Task to carry out |
Please retype only the lines below that run from the one containing "Grant, Carl. A." through the last line, both included, without altering a word.

Listed records |
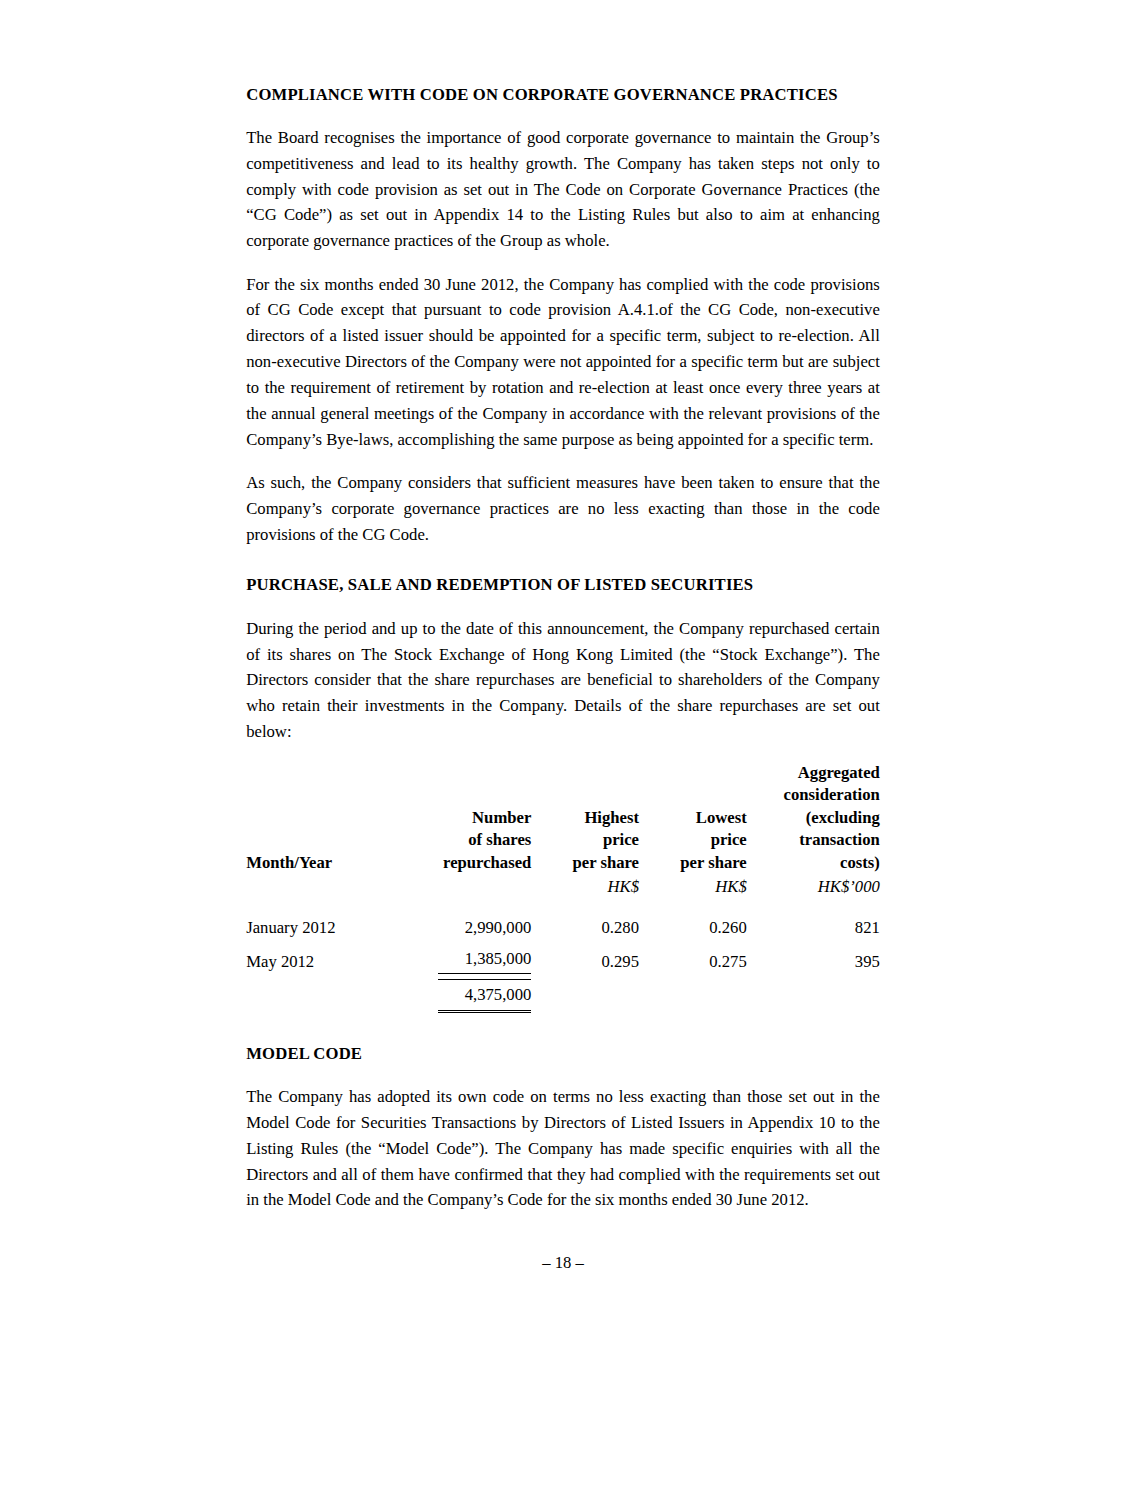COMPLIANCE WITH CODE ON CORPORATE GOVERNANCE PRACTICES
The Board recognises the importance of good corporate governance to maintain the Group’s competitiveness and lead to its healthy growth. The Company has taken steps not only to comply with code provision as set out in The Code on Corporate Governance Practices (the “CG Code”) as set out in Appendix 14 to the Listing Rules but also to aim at enhancing corporate governance practices of the Group as whole.
For the six months ended 30 June 2012, the Company has complied with the code provisions of CG Code except that pursuant to code provision A.4.1.of the CG Code, non-executive directors of a listed issuer should be appointed for a specific term, subject to re-election. All non-executive Directors of the Company were not appointed for a specific term but are subject to the requirement of retirement by rotation and re-election at least once every three years at the annual general meetings of the Company in accordance with the relevant provisions of the Company’s Bye-laws, accomplishing the same purpose as being appointed for a specific term.
As such, the Company considers that sufficient measures have been taken to ensure that the Company’s corporate governance practices are no less exacting than those in the code provisions of the CG Code.
PURCHASE, SALE AND REDEMPTION OF LISTED SECURITIES
During the period and up to the date of this announcement, the Company repurchased certain of its shares on The Stock Exchange of Hong Kong Limited (the “Stock Exchange”). The Directors consider that the share repurchases are beneficial to shareholders of the Company who retain their investments in the Company. Details of the share repurchases are set out below:
| | | | | Aggregated consideration |
| --- | --- | --- | --- | --- |
| | Number of shares | Highest price | Lowest price | (excluding transaction |
| Month/Year | repurchased | per share | per share | costs) |
| | | HK$ | HK$ | HK$’000 |
| January 2012 | 2,990,000 | 0.280 | 0.260 | 821 |
| May 2012 | 1,385,000 | 0.295 | 0.275 | 395 |
| | 4,375,000 | | | |
MODEL CODE
The Company has adopted its own code on terms no less exacting than those set out in the Model Code for Securities Transactions by Directors of Listed Issuers in Appendix 10 to the Listing Rules (the “Model Code”). The Company has made specific enquiries with all the Directors and all of them have confirmed that they had complied with the requirements set out in the Model Code and the Company’s Code for the six months ended 30 June 2012.
– 18 –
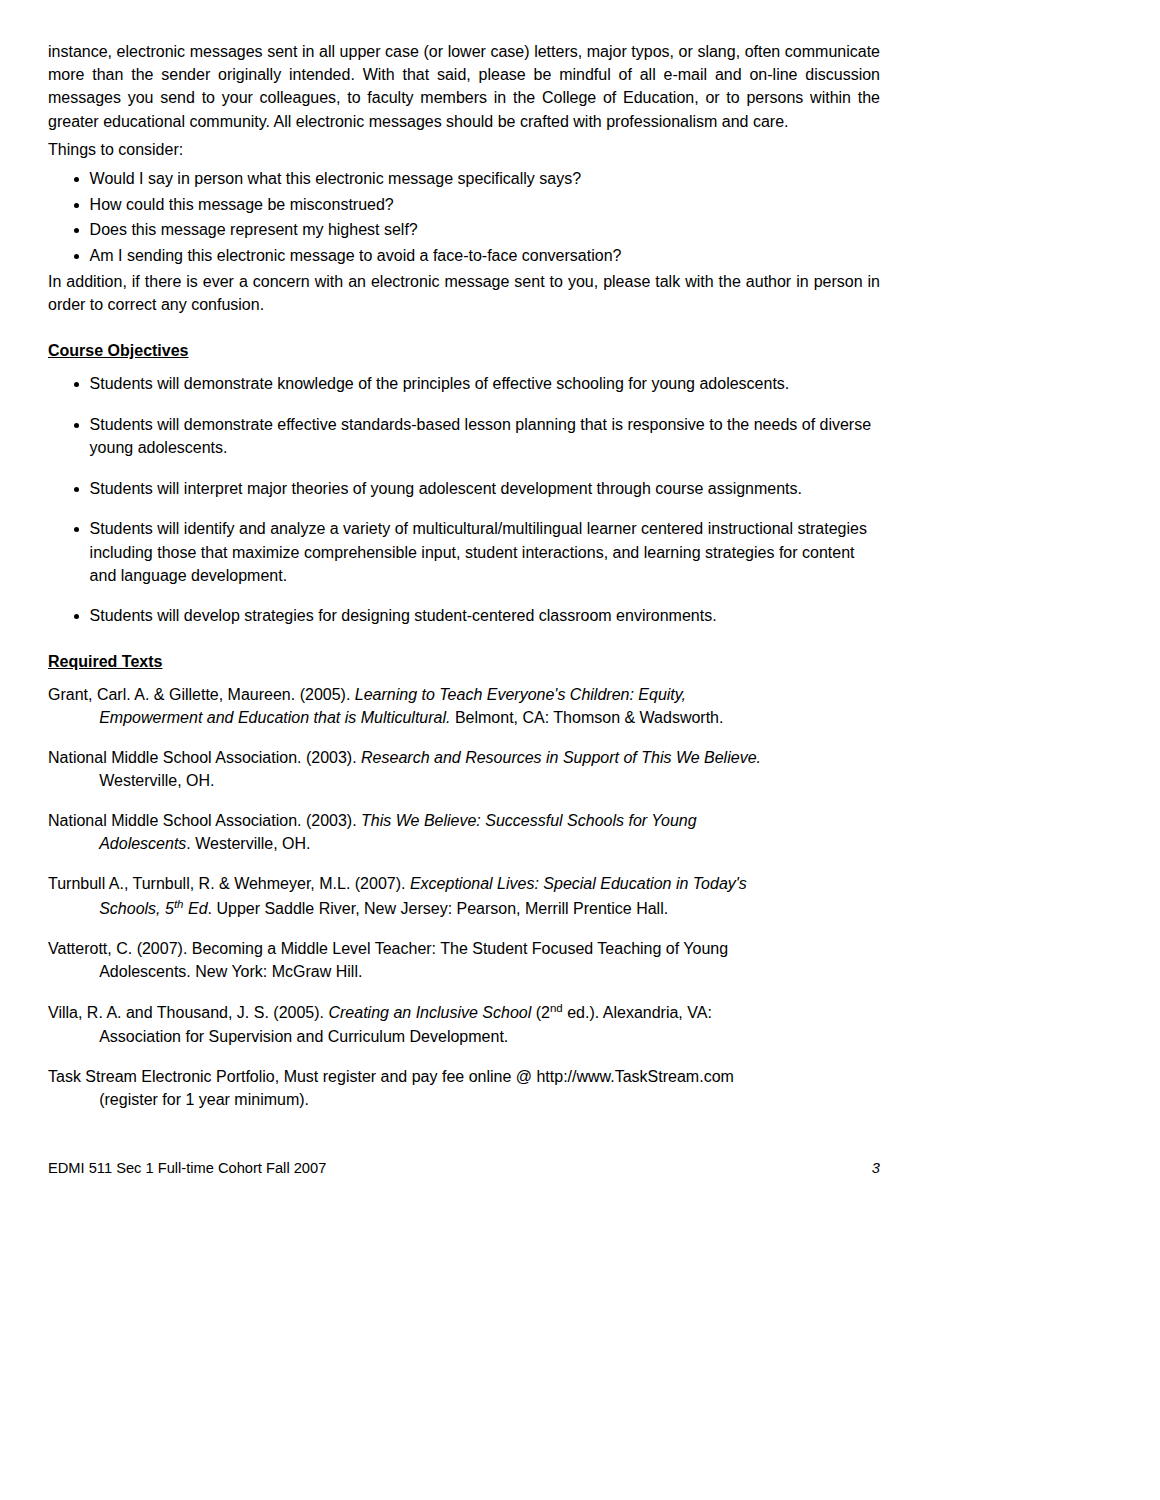instance, electronic messages sent in all upper case (or lower case) letters, major typos, or slang, often communicate more than the sender originally intended. With that said, please be mindful of all e-mail and on-line discussion messages you send to your colleagues, to faculty members in the College of Education, or to persons within the greater educational community. All electronic messages should be crafted with professionalism and care.
Things to consider:
Would I say in person what this electronic message specifically says?
How could this message be misconstrued?
Does this message represent my highest self?
Am I sending this electronic message to avoid a face-to-face conversation?
In addition, if there is ever a concern with an electronic message sent to you, please talk with the author in person in order to correct any confusion.
Course Objectives
Students will demonstrate knowledge of the principles of effective schooling for young adolescents.
Students will demonstrate effective standards-based lesson planning that is responsive to the needs of diverse young adolescents.
Students will interpret major theories of young adolescent development through course assignments.
Students will identify and analyze a variety of multicultural/multilingual learner centered instructional strategies including those that maximize comprehensible input, student interactions, and learning strategies for content and language development.
Students will develop strategies for designing student-centered classroom environments.
Required Texts
Grant, Carl. A. & Gillette, Maureen. (2005). Learning to Teach Everyone's Children: Equity, Empowerment and Education that is Multicultural. Belmont, CA: Thomson & Wadsworth.
National Middle School Association. (2003). Research and Resources in Support of This We Believe. Westerville, OH.
National Middle School Association. (2003). This We Believe: Successful Schools for Young Adolescents. Westerville, OH.
Turnbull A., Turnbull, R. & Wehmeyer, M.L. (2007). Exceptional Lives: Special Education in Today's Schools, 5th Ed. Upper Saddle River, New Jersey: Pearson, Merrill Prentice Hall.
Vatterott, C. (2007). Becoming a Middle Level Teacher: The Student Focused Teaching of Young Adolescents. New York: McGraw Hill.
Villa, R. A. and Thousand, J. S. (2005). Creating an Inclusive School (2nd ed.). Alexandria, VA: Association for Supervision and Curriculum Development.
Task Stream Electronic Portfolio, Must register and pay fee online @ http://www.TaskStream.com (register for 1 year minimum).
EDMI 511 Sec 1 Full-time Cohort Fall 2007 3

Answer box |
Grant, Carl. A. & Gillette, Maureen. (2005). Learning to Teach Everyone's Children: Equity, Empowerment and Education that is Multicultural. Belmont, CA: Thomson & Wadsworth.
National Middle School Association. (2003). Research and Resources in Support of This We Believe. Westerville, OH.
National Middle School Association. (2003). This We Believe: Successful Schools for Young Adolescents. Westerville, OH.
Turnbull A., Turnbull, R. & Wehmeyer, M.L. (2007). Exceptional Lives: Special Education in Today's Schools, 5th Ed. Upper Saddle River, New Jersey: Pearson, Merrill Prentice Hall.
Vatterott, C. (2007). Becoming a Middle Level Teacher: The Student Focused Teaching of Young Adolescents. New York: McGraw Hill.
Villa, R. A. and Thousand, J. S. (2005). Creating an Inclusive School (2nd ed.). Alexandria, VA: Association for Supervision and Curriculum Development.
Task Stream Electronic Portfolio, Must register and pay fee online @ http://www.TaskStream.com (register for 1 year minimum).
EDMI 511 Sec 1 Full-time Cohort Fall 2007 3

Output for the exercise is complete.